Illustration 3 : mécontentement général vis-à-vis de la distribution dans les pays arabes
 

« Les supermarchés du livre », récemment créés par une des plus grosses chaînes de livres en langue arabe, en l’occurrence la librairie Jarir d’Arabie Saoudite, sont encore l’exception. La plupart du temps, les magasins sont petits ou de taille moyenne et vendent un maigre assortiment de titres en langue arabe de qualité plus que médiocre. Trouver un titre particulier relève purement de la chance. L’objectif actuel, c’est de faire porter les efforts pour améliorer la distribution sur plusieurs niveaux : il faut coupler un catalogue très complet et parfaitement fonctionnel des livres disponibles avec des structures de livraison et de vente au détail aussi attrayantes que performantes.

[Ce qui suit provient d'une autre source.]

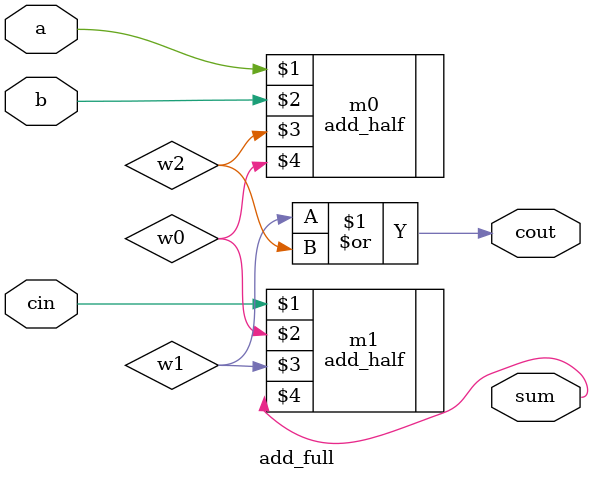
<source format=v>
module add_full(a, b, cin, cout, sum);
	input a, b, cin;
	output cout, sum;
	wire w0, w1, w2;
	
	add_half m0(a, b, w2, w0);
	add_half m1(cin, w0, w1, sum);
	
	assign cout = w1 | w2;
	
endmodule 
</source>
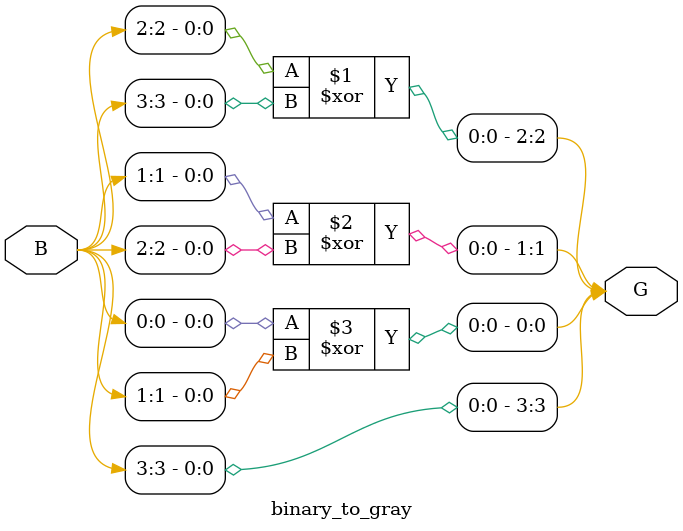
<source format=v>
module binary_to_gray (
    input [3:0] B,
    output [3:0] G
);

// Assign MSB directly
assign G[3] = B[3];

// Connect remaining bits with XOR operations
assign G[2] = B[2] ^ B[3];
assign G[1] = B[1] ^ B[2];
assign G[0] = B[0] ^ B[1];

endmodule


</source>
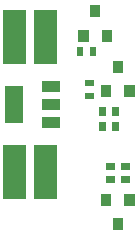
<source format=gbr>
G04 start of page 10 for group -4015 idx -4015 *
G04 Title: (unknown), toppaste *
G04 Creator: pcb 20110918 *
G04 CreationDate: Sun Aug 11 05:18:20 2013 UTC *
G04 For: mokus *
G04 Format: Gerber/RS-274X *
G04 PCB-Dimensions: 60000 100000 *
G04 PCB-Coordinate-Origin: lower left *
%MOIN*%
%FSLAX25Y25*%
%LNTOPPASTE*%
%ADD60R,0.0340X0.0340*%
%ADD59R,0.0216X0.0216*%
%ADD58R,0.0750X0.0750*%
%ADD57R,0.0610X0.0610*%
%ADD56R,0.0370X0.0370*%
G54D56*X19000Y48900D02*X21400D01*
X19000Y55000D02*X21400D01*
X19000Y61100D02*X21400D01*
G54D57*X8000Y58000D02*Y52000D01*
G54D58*X8100Y82700D02*Y72300D01*
X18500Y82700D02*Y72300D01*
X8100Y37700D02*Y27300D01*
X18500Y37700D02*Y27300D01*
G54D59*X32607Y57835D02*X33393D01*
X32607Y62165D02*X33393D01*
X34330Y72893D02*Y72107D01*
X30000Y72893D02*Y72107D01*
G54D60*X31100Y78100D02*Y77500D01*
X38900Y78100D02*Y77500D01*
X35000Y86300D02*Y85700D01*
X38600Y59600D02*Y59000D01*
X46400Y59600D02*Y59000D01*
X42500Y67800D02*Y67200D01*
G54D59*X41830Y47893D02*Y47107D01*
X37500Y47893D02*Y47107D01*
X41830Y52893D02*Y52107D01*
X37500Y52893D02*Y52107D01*
G54D60*X46400Y23500D02*Y22900D01*
X38600Y23500D02*Y22900D01*
X42500Y15300D02*Y14700D01*
G54D59*X39607Y34330D02*X40393D01*
X39607Y30000D02*X40393D01*
X44607Y34330D02*X45393D01*
X44607Y30000D02*X45393D01*
M02*

</source>
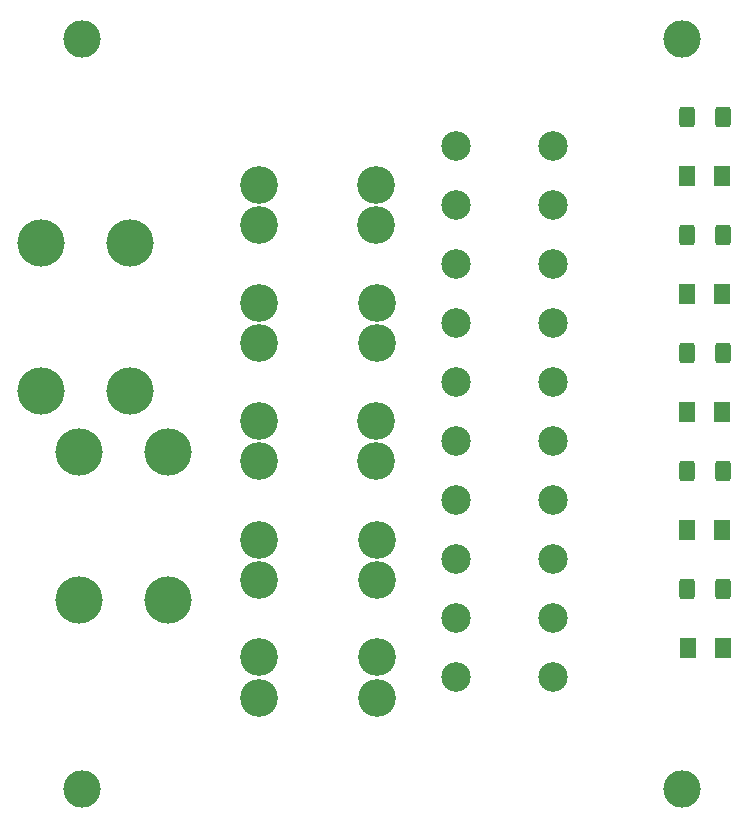
<source format=gbr>
%TF.GenerationSoftware,KiCad,Pcbnew,8.0.2-1*%
%TF.CreationDate,2024-09-28T15:44:19-07:00*%
%TF.ProjectId,PowerDistribution,506f7765-7244-4697-9374-726962757469,R1*%
%TF.SameCoordinates,Original*%
%TF.FileFunction,Soldermask,Top*%
%TF.FilePolarity,Negative*%
%FSLAX46Y46*%
G04 Gerber Fmt 4.6, Leading zero omitted, Abs format (unit mm)*
G04 Created by KiCad (PCBNEW 8.0.2-1) date 2024-09-28 15:44:19*
%MOMM*%
%LPD*%
G01*
G04 APERTURE LIST*
G04 Aperture macros list*
%AMRoundRect*
0 Rectangle with rounded corners*
0 $1 Rounding radius*
0 $2 $3 $4 $5 $6 $7 $8 $9 X,Y pos of 4 corners*
0 Add a 4 corners polygon primitive as box body*
4,1,4,$2,$3,$4,$5,$6,$7,$8,$9,$2,$3,0*
0 Add four circle primitives for the rounded corners*
1,1,$1+$1,$2,$3*
1,1,$1+$1,$4,$5*
1,1,$1+$1,$6,$7*
1,1,$1+$1,$8,$9*
0 Add four rect primitives between the rounded corners*
20,1,$1+$1,$2,$3,$4,$5,0*
20,1,$1+$1,$4,$5,$6,$7,0*
20,1,$1+$1,$6,$7,$8,$9,0*
20,1,$1+$1,$8,$9,$2,$3,0*%
G04 Aperture macros list end*
%ADD10RoundRect,0.250000X0.400000X0.625000X-0.400000X0.625000X-0.400000X-0.625000X0.400000X-0.625000X0*%
%ADD11C,3.175000*%
%ADD12RoundRect,0.250001X0.462499X0.624999X-0.462499X0.624999X-0.462499X-0.624999X0.462499X-0.624999X0*%
%ADD13C,3.204000*%
%ADD14C,4.000000*%
%ADD15C,2.500000*%
G04 APERTURE END LIST*
D10*
%TO.C,R1*%
X206770998Y-76932101D03*
X203670998Y-76932101D03*
%TD*%
%TO.C,R2*%
X206770998Y-86932101D03*
X203670998Y-86932101D03*
%TD*%
%TO.C,R5*%
X206793498Y-116932101D03*
X203693498Y-116932101D03*
%TD*%
D11*
%TO.C,H5*%
X203295998Y-70317101D03*
%TD*%
D12*
%TO.C,D2*%
X206668498Y-91932101D03*
X203693498Y-91932101D03*
%TD*%
%TO.C,D4*%
X206708498Y-111932101D03*
X203733498Y-111932101D03*
%TD*%
D13*
%TO.C,F1*%
X177429999Y-126108000D03*
X177429999Y-122708000D03*
X167509999Y-126108000D03*
X167509999Y-122708000D03*
%TD*%
D10*
%TO.C,R3*%
X206770998Y-96932101D03*
X203670998Y-96932101D03*
%TD*%
D11*
%TO.C,H1*%
X152495998Y-70317101D03*
%TD*%
D14*
%TO.C,J3*%
X156550999Y-100156000D03*
X156550999Y-87656000D03*
X149050999Y-100156000D03*
X149050999Y-87656000D03*
%TD*%
D12*
%TO.C,D1*%
X206668498Y-81932101D03*
X203693498Y-81932101D03*
%TD*%
D13*
%TO.C,F2*%
X177419999Y-116148000D03*
X177419999Y-112748000D03*
X167499999Y-116148000D03*
X167499999Y-112748000D03*
%TD*%
D15*
%TO.C,J2*%
X184150000Y-124408003D03*
X192349999Y-124408003D03*
X184150000Y-119408001D03*
X192349999Y-119408001D03*
X184150000Y-114408000D03*
X192349999Y-114408000D03*
X184150000Y-109408000D03*
X192349999Y-109408000D03*
X184150000Y-104408000D03*
X192349999Y-104408000D03*
X184150000Y-99408000D03*
X192349999Y-99408000D03*
X184150000Y-94408000D03*
X192349999Y-94408000D03*
X184150000Y-89408000D03*
X192349999Y-89408000D03*
X184150000Y-84408000D03*
X192349999Y-84408000D03*
X184150000Y-79407999D03*
X192349999Y-79407999D03*
%TD*%
D12*
%TO.C,D5*%
X206728498Y-121932101D03*
X203753498Y-121932101D03*
%TD*%
%TO.C,D3*%
X206708498Y-101932101D03*
X203733498Y-101932101D03*
%TD*%
D13*
%TO.C,F5*%
X177379999Y-86128000D03*
X177379999Y-82728000D03*
X167459999Y-86128000D03*
X167459999Y-82728000D03*
%TD*%
%TO.C,F3*%
X177349999Y-106088000D03*
X177349999Y-102688000D03*
X167429999Y-106088000D03*
X167429999Y-102688000D03*
%TD*%
D10*
%TO.C,R4*%
X206793498Y-106932101D03*
X203693498Y-106932101D03*
%TD*%
D11*
%TO.C,H6*%
X152495998Y-133817101D03*
%TD*%
%TO.C,H2*%
X203295998Y-133817101D03*
%TD*%
D13*
%TO.C,F4*%
X177419999Y-96098000D03*
X177419999Y-92698000D03*
X167499999Y-96098000D03*
X167499999Y-92698000D03*
%TD*%
D14*
%TO.C,J1*%
X152267397Y-105343701D03*
X152267397Y-117843701D03*
X159767397Y-105343701D03*
X159767397Y-117843701D03*
%TD*%
M02*

</source>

4. Accélérer la transformation des « Foires du livre » en plateformes professionnelles
Comme on l’a dit plus haut, les Foires du livre dans le Monde arabe fonctionnent encore comme des bazars où l’on vend des livres aussi bien au public qu’aux distributeurs. Même les plus grosses manifestations comme celles du Caire et de Riyad se concentrent sur les transactions réelles entre les auteurs, les éditeurs, les distributeurs et le lecteur. Les prix réduits pratiqués dans les Foires et la possibilité de contourner les règles nationales de la censure sont fortement incitatives tant pour les vendeurs que pour les acheteurs. À quelques exceptions près — la Foire internationale d’Abou Dhabi se développe dans ce sens —, les Foires traditionnelles ne s’orientent pas vraiment vers les transactions professionnelles. La vente directe réduit, certes, le coût de la transaction individuelle. Cependant, d’un point de vue microéconomique, ces transactions individuelles en direction du lecteur sont clairement en-dessous de la masse critique et donc, éminemment inefficaces et sans poids économique.

Perspectives

Cette année, lors de la Foire internationale d’Abou Dhabi en mars 2010, une nouvelle opération « Abu Dhabi Distribution » a été officiellement annoncée par l’Abu Dhabi Authority for Culture and Heritage (ADACH). De hauts responsables de l’ADACH ont informé la presse internationale et les spécialistes du livre qu’un système de distribution pour le Monde arabe parfaitement viable serait mis en place dès 2010. Il a été clairement dit que, sinon, la richesse culturelle de la région en pâtirait. Des spécialistes en développement interne appartenant à l’ADACH vont s’appuyer sur l’expérience des leaders mondiaux du marché de la distribution, afin d’installer un puissant système panarabe pour les années à venir. Actuellement, cependant, les acteurs du secteur doivent s’arranger des inadéquations qui empêchent de vendre dans la région les livres en langue arabe à un prix raisonnable. Les auteurs souffrent tout particulièrement de cette situation — car ce sont eux qui fournissent le contenu original. Selon les enquêtes faites par Newmex, ils sont extrêmement mécontents de l’état de la distribution aujourd’hui. La situation ne peut s’améliorer que grâce aux efforts ciblés des professionnels du livre en langue arabe ayant financièrement les reins solides. On ne peut que se féliciter de voir l’ADACH prendre l’initiative et la responsabilité de cette restructuration : le livre arabe en a impérativement besoin, tant à l’intérieur de la région qu’au-delà. Un système de distribution doté de connections internationales et capable d’offrir des titres importants à un coût raisonnable et dans des délais rapides permettra de mordre de façon significative sur ce marché encore inexploité, ouvrant la voie à un commerce du livre grandement rentable.

Notes et références

1 La présence de l’anglais est nécessaire pour toucher les marchés européens, américains, asiatiques…
2 Prix CIF : prix incluant le coût, l’assurance et le transport.
3 ADIBF : Abu Dhabi International Book Fair.